Reviewer: Julian Haylock

Incredibly, it's over 20 years since Angela Hewitt last recorded the Partitas for Hyperion. At the time, modern recordings of Bachs keyboard music were dominated by harpsichordists - András Schiff’s fine 1980s/'90s series of recordings for Decca was another glorious exception to the general rule. So to hear this wonderful music played by Hewitt with such a remarkable sense of style and poise on a concert grand was a special treat for listeners of all persuasions. Here at last was someone who engaged fully with the sonic sophistication of the modern piano yet sounded so completely inside the idiom that questions of authenticity seemed to fade away. It was also the closest anyone had got to the pinnacle of recorded Bach pianism - Dinu Lipatti’s legendary 1950 recording of the B flat Partita (No. 1).


The one reservation I had about Hewitt’s older set was a slight lack of dramatic narrative - of the music having a compelling sense of emotional direction. Not so, it would appear, in this new recording, captured in conjunction with Hewitts' Bach Odyssey - a cycle of 12 recitals featuring all of Bach's keyboard works, due to finish this summer. This time around, on her own Fazioli instrument, Hewitt sounds completely immersed in the music's expressive sound world, as well as its peerless structural logic - she's more inclined to take her listeners by the hand and say 'listen to just how wonderful this passage is'.


Whereas before there was a slight sensation of ornaments being immaculately rendered and shaped as a special point of executant focus, this time around they emerge as a natural, organic extension of the musical process. There is also an enhanced sense of imperativeness in the darker C minor and A minor partitas, as though a thin veil of interpretative cool has been lifted to reveal the music’s molten inner core. In the final E minor Partita, the pearly clarity of the Fazioli and Hewitt's exquisite touch, which ‘sings' in long lines without resorting to Romantic cantabile, combine to mesmerising effect, creating a palpable sense of musical culmination in arguably the finest work of the set.

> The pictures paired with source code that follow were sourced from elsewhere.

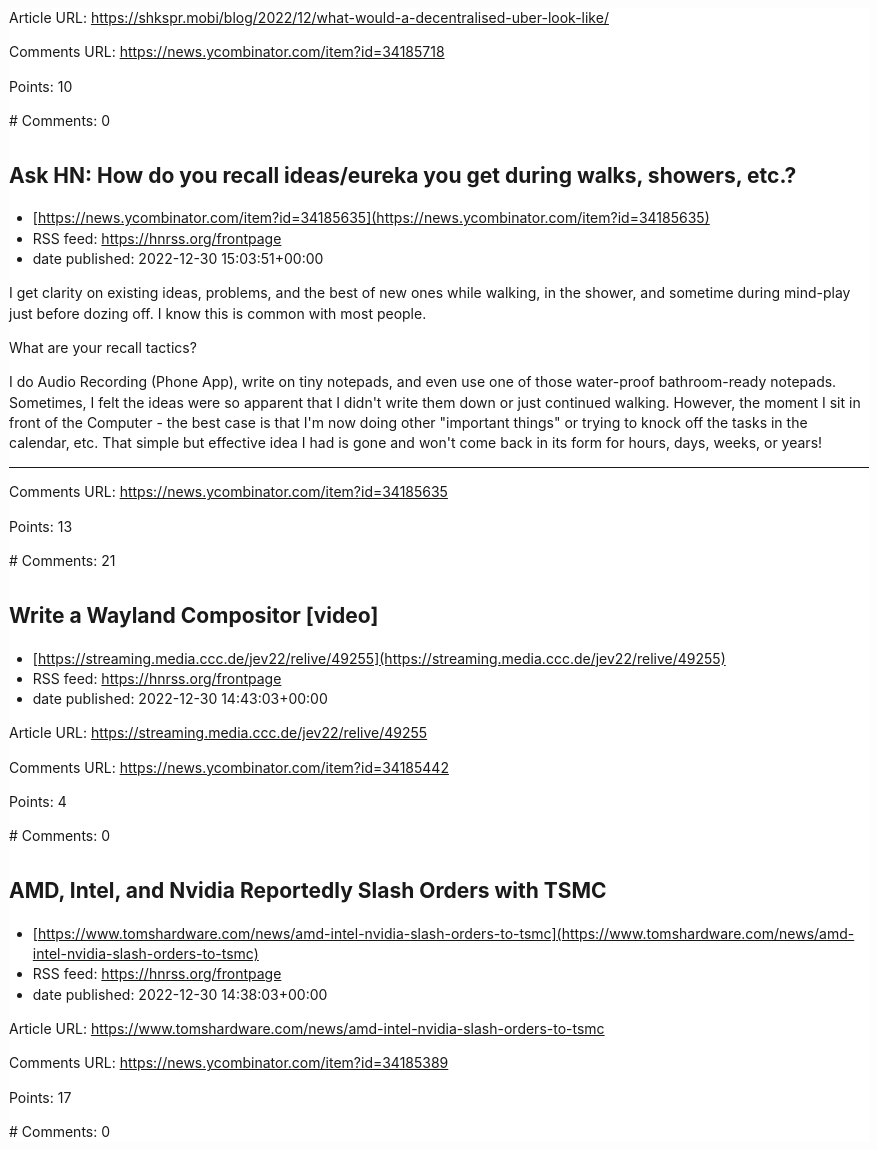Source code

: <p>Article URL: <a href="https://shkspr.mobi/blog/2022/12/what-would-a-decentralised-uber-look-like/">https://shkspr.mobi/blog/2022/12/what-would-a-decentralised-uber-look-like/</a></p>
<p>Comments URL: <a href="https://news.ycombinator.com/item?id=34185718">https://news.ycombinator.com/item?id=34185718</a></p>
<p>Points: 10</p>
<p># Comments: 0</p>

## Ask HN: How do you recall ideas/eureka you get during walks, showers, etc.?
 - [https://news.ycombinator.com/item?id=34185635](https://news.ycombinator.com/item?id=34185635)
 - RSS feed: https://hnrss.org/frontpage
 - date published: 2022-12-30 15:03:51+00:00

<p>I get clarity on existing ideas, problems, and the best of new ones while walking, in the shower, and sometime during mind-play just before dozing off. I know this is common with most people.<p>What are your recall tactics?<p>I do Audio Recording (Phone App), write on tiny notepads, and even use one of those water-proof bathroom-ready notepads. Sometimes, I felt the ideas were so apparent that I didn't write them down or just continued walking. However, the moment I sit in front of the Computer - the best case is that I'm now doing other "important things" or trying to knock off the tasks in the calendar, etc. That simple but effective idea I had is gone and won't come back in its form for hours, days, weeks, or years!</p>
<hr />
<p>Comments URL: <a href="https://news.ycombinator.com/item?id=34185635">https://news.ycombinator.com/item?id=34185635</a></p>
<p>Points: 13</p>
<p># Comments: 21</p>

## Write a Wayland Compositor [video]
 - [https://streaming.media.ccc.de/jev22/relive/49255](https://streaming.media.ccc.de/jev22/relive/49255)
 - RSS feed: https://hnrss.org/frontpage
 - date published: 2022-12-30 14:43:03+00:00

<p>Article URL: <a href="https://streaming.media.ccc.de/jev22/relive/49255">https://streaming.media.ccc.de/jev22/relive/49255</a></p>
<p>Comments URL: <a href="https://news.ycombinator.com/item?id=34185442">https://news.ycombinator.com/item?id=34185442</a></p>
<p>Points: 4</p>
<p># Comments: 0</p>

## AMD, Intel, and Nvidia Reportedly Slash Orders with TSMC
 - [https://www.tomshardware.com/news/amd-intel-nvidia-slash-orders-to-tsmc](https://www.tomshardware.com/news/amd-intel-nvidia-slash-orders-to-tsmc)
 - RSS feed: https://hnrss.org/frontpage
 - date published: 2022-12-30 14:38:03+00:00

<p>Article URL: <a href="https://www.tomshardware.com/news/amd-intel-nvidia-slash-orders-to-tsmc">https://www.tomshardware.com/news/amd-intel-nvidia-slash-orders-to-tsmc</a></p>
<p>Comments URL: <a href="https://news.ycombinator.com/item?id=34185389">https://news.ycombinator.com/item?id=34185389</a></p>
<p>Points: 17</p>
<p># Comments: 0</p>
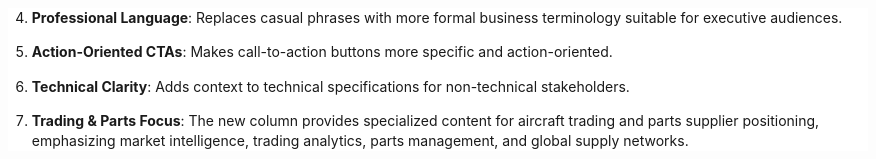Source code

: 4. **Professional Language**: Replaces casual phrases with more formal business terminology suitable for executive audiences.

5. **Action-Oriented CTAs**: Makes call-to-action buttons more specific and action-oriented.

6. **Technical Clarity**: Adds context to technical specifications for non-technical stakeholders.

7. **Trading & Parts Focus**: The new column provides specialized content for aircraft trading and parts supplier positioning, emphasizing market intelligence, trading analytics, parts management, and global supply networks.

Yet, what impresses most is Hewitt’s sheer joy and sense of wonder in Bach’s creative genius. The G major Partita can easily become over-emphatic in its easy-going assertiveness, yet Hewitt creates the impression of the music dancing on air, subtly cushioning her finger-action and micro-pedalling to create a magical sound world of crushed velvet - the third movement Corrente sounds like musical water droplets falling gently and emanating gentle ripples of sound. Hewitt’s pointillist sensitivity to colour and texture reaches its apex in the D major Partita in which every aspect of the music is held in perfect symbiosis - the second movement Allemande is especially ravishing in its time- suspending fusion of dance and song, captured in glowing sound by Ludger Böckenhoff.





An interview with Angela Hewitt


Why did you want to re-record the Six partitas?

I played them a lot in 2017 as part of my Bach Odyssey and I realised I had come a long way in the 20 years since I first recorded them. Not just me, but also technology has come a long way. 1 thought it would be nice to have a record of how they had changed in that time - 20 years of playing Bach, of adding more colour, more flexibility, perhaps more rhythmic variety and then just more depth of expression. That's what comes with 20 more years of life.


How has playing a Fazioli piano changed your performance?

Since I started playing Fazioli pianos my growth as a pianist has changed, because the instrument gives me so many possibilities and a lot more flexibility in the sound. There are an infinite variety of sounds that you can get out of it. I recorded on my own Fazioli - it came up from my house in Umbria. It's a piano I know intimately and I don't have to worry about anything, like if trills are going to work or if notes are going to sound when I play them extremely softly. Its a joy.


Does Bach still challenge you?

Of course, yes. I have the final two programmes in my Bach Odyssey to get through - the last one being The Art of Fugue, which I don't really remember a note of, but I’ll relearn it all! It's always a challenge; you can never get up and play Bach on automatic pilot - you have to be constantly engaged, thinking about what you're doing, aware of the parts, aware of everything. He is demanding, but what he gives back to you is worth every minute of toil.